Finance Magazine
Alan is in the process of tidying up around the raised beds on the vegetable patch and emptying some of the beds ready for putting them to bed for the Winter. The four beds highest on the hill just a few potatoes left to harvest so he started off by digging them up, then after a good weeding the beds were covered in black plastic which he stapled round the edges to try and stop the wind lifting it.
These beds are going to be the asparagus and rhubarb beds for next year, two of each, so we want as much goodness as possible kept in the soil and not washed down the hillside with the huge amount of rain we get here every Winter. That is also the reason for keeping the little compost bin in place for now so it can carry on feeding the soil. The rhubarb will be transplanted through slits in the plastic in a couple of weeks when it goes dormant. That way, hopefully, next year we will have a lot less weeding to do :-)

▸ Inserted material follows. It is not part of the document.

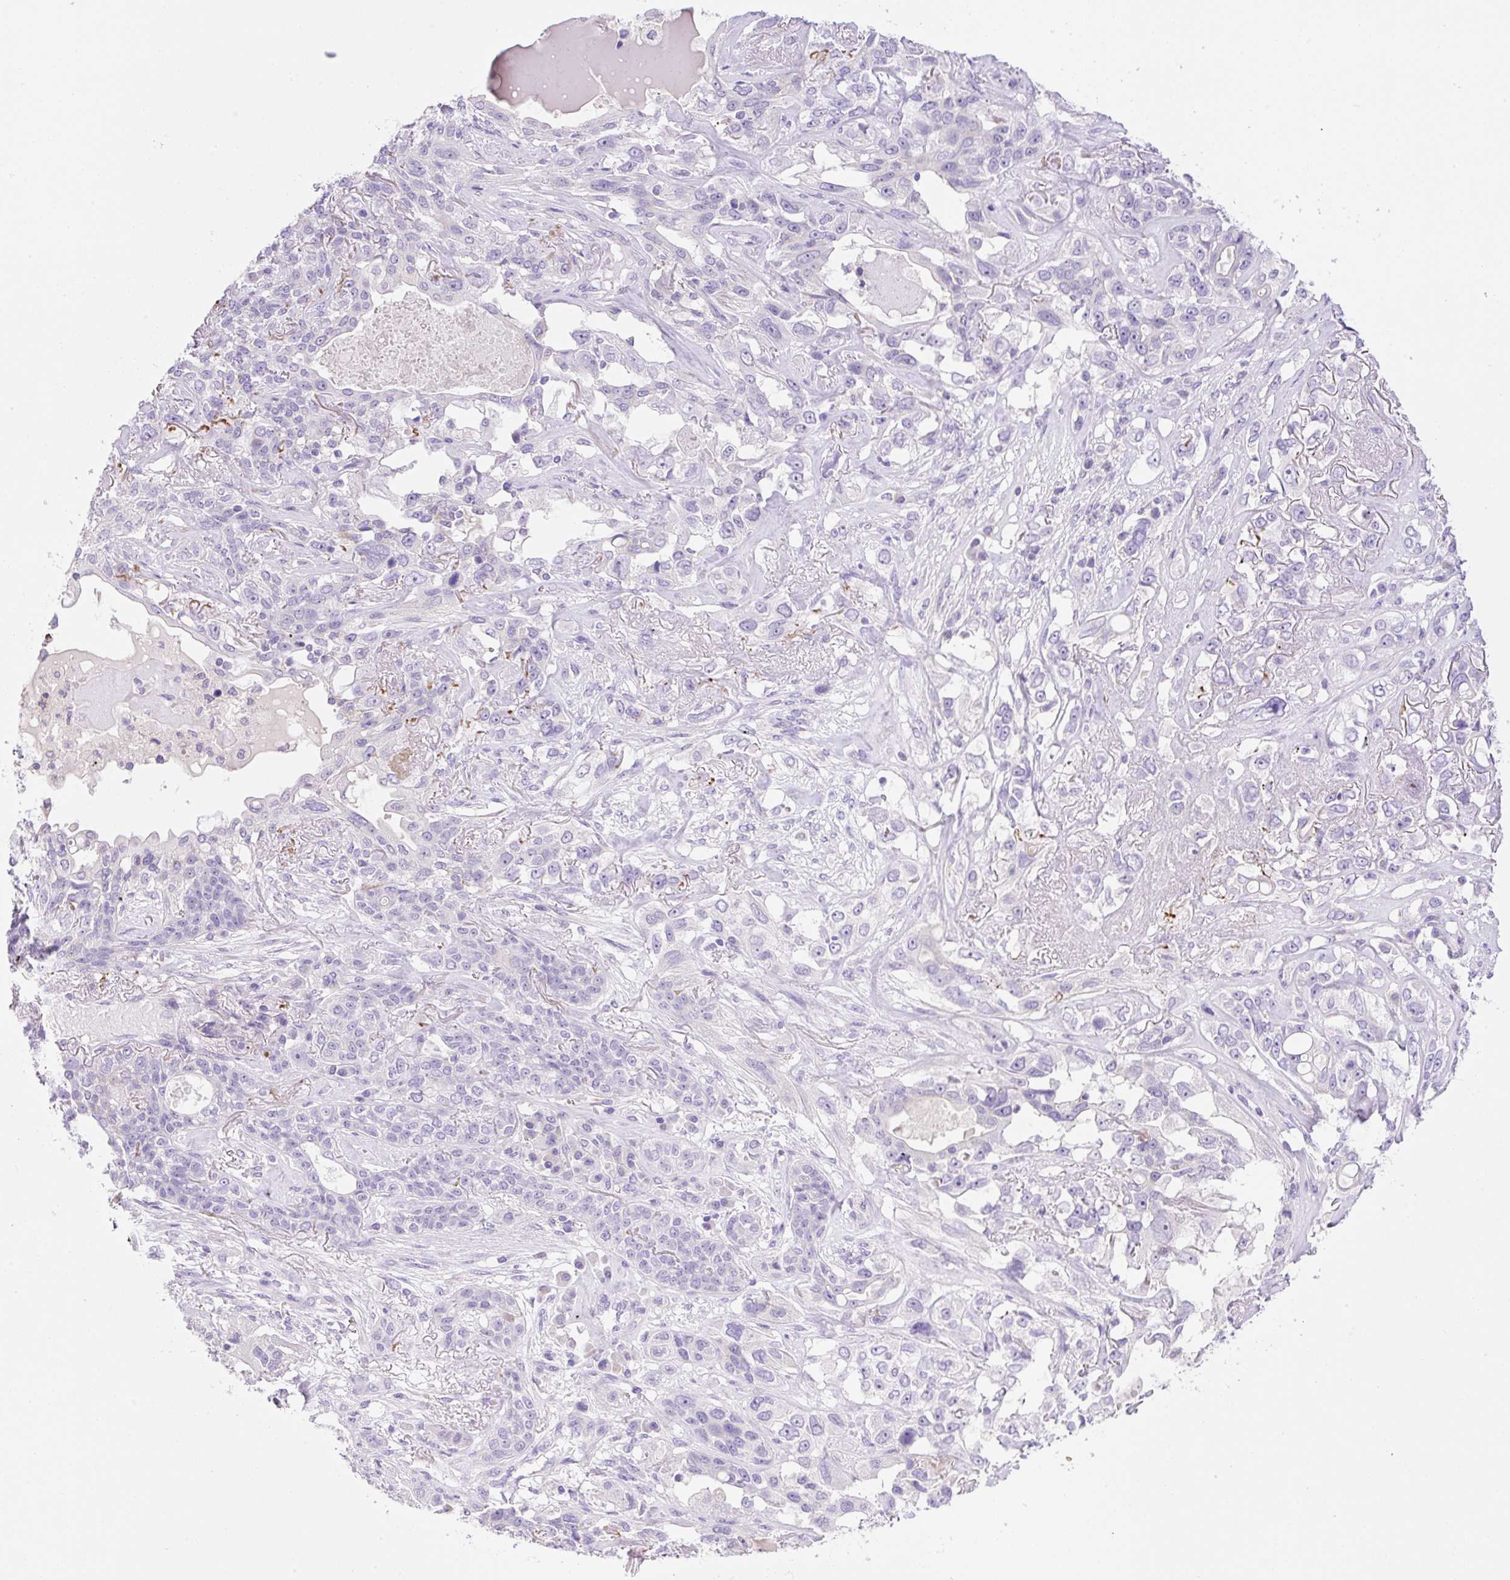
{"staining": {"intensity": "negative", "quantity": "none", "location": "none"}, "tissue": "lung cancer", "cell_type": "Tumor cells", "image_type": "cancer", "snomed": [{"axis": "morphology", "description": "Squamous cell carcinoma, NOS"}, {"axis": "topography", "description": "Lung"}], "caption": "Lung squamous cell carcinoma was stained to show a protein in brown. There is no significant expression in tumor cells. The staining was performed using DAB to visualize the protein expression in brown, while the nuclei were stained in blue with hematoxylin (Magnification: 20x).", "gene": "NDST3", "patient": {"sex": "female", "age": 70}}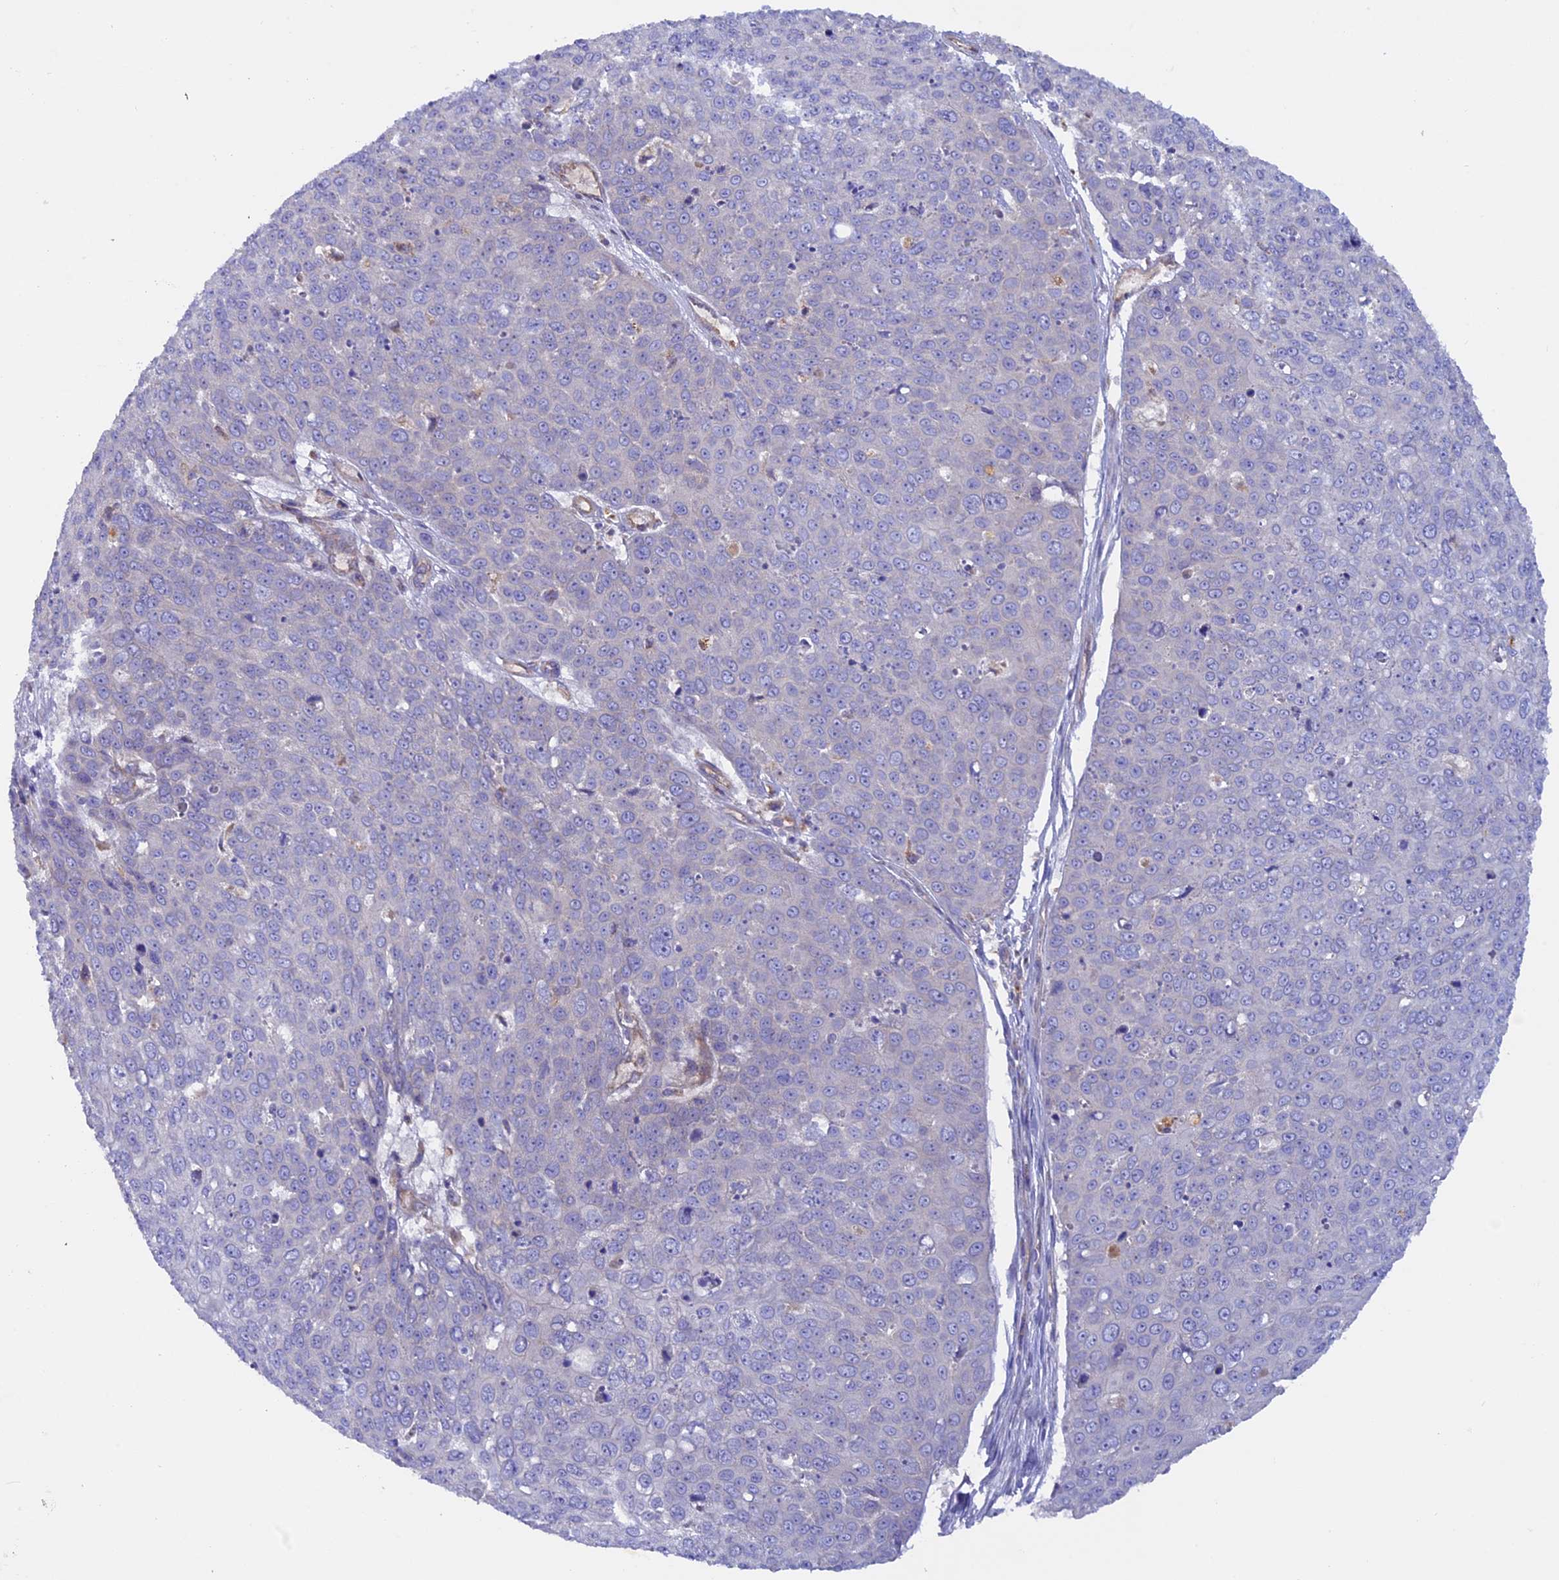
{"staining": {"intensity": "negative", "quantity": "none", "location": "none"}, "tissue": "skin cancer", "cell_type": "Tumor cells", "image_type": "cancer", "snomed": [{"axis": "morphology", "description": "Squamous cell carcinoma, NOS"}, {"axis": "topography", "description": "Skin"}], "caption": "Skin cancer was stained to show a protein in brown. There is no significant expression in tumor cells. Brightfield microscopy of IHC stained with DAB (brown) and hematoxylin (blue), captured at high magnification.", "gene": "DUS3L", "patient": {"sex": "male", "age": 71}}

I brought the potatoes he dug up into the house, after he had very kindly washed them for me, and added a couple of handfuls of my huge spring onions from the polytunnel to them.
They were sautéed in olive oil along with some garlic, a sprinkle of chilli flakes and a couple of sticks of celery, before I added lots of vegetable stock. Then it was all brought to the boil and left to simmer long and slow in the bottom oven of the Aga while we went out for a few hours.
Once home it was whizzed up with my stick blender and portioned out. A jug full that we had for lunch today. The glass bowl of soup that has been left chunky and has added peas, is for Alan's lunch tomorrow while I am in Manchester for the day, and the two two portion tubs are now safely stashed in the freezer for future use.
I have to dash now as it's time to deal with a vast amount of beans he has just harvested. It's hard work this putting the hillside to bed lark .... I'll be ready for mine before he's finished at this rate.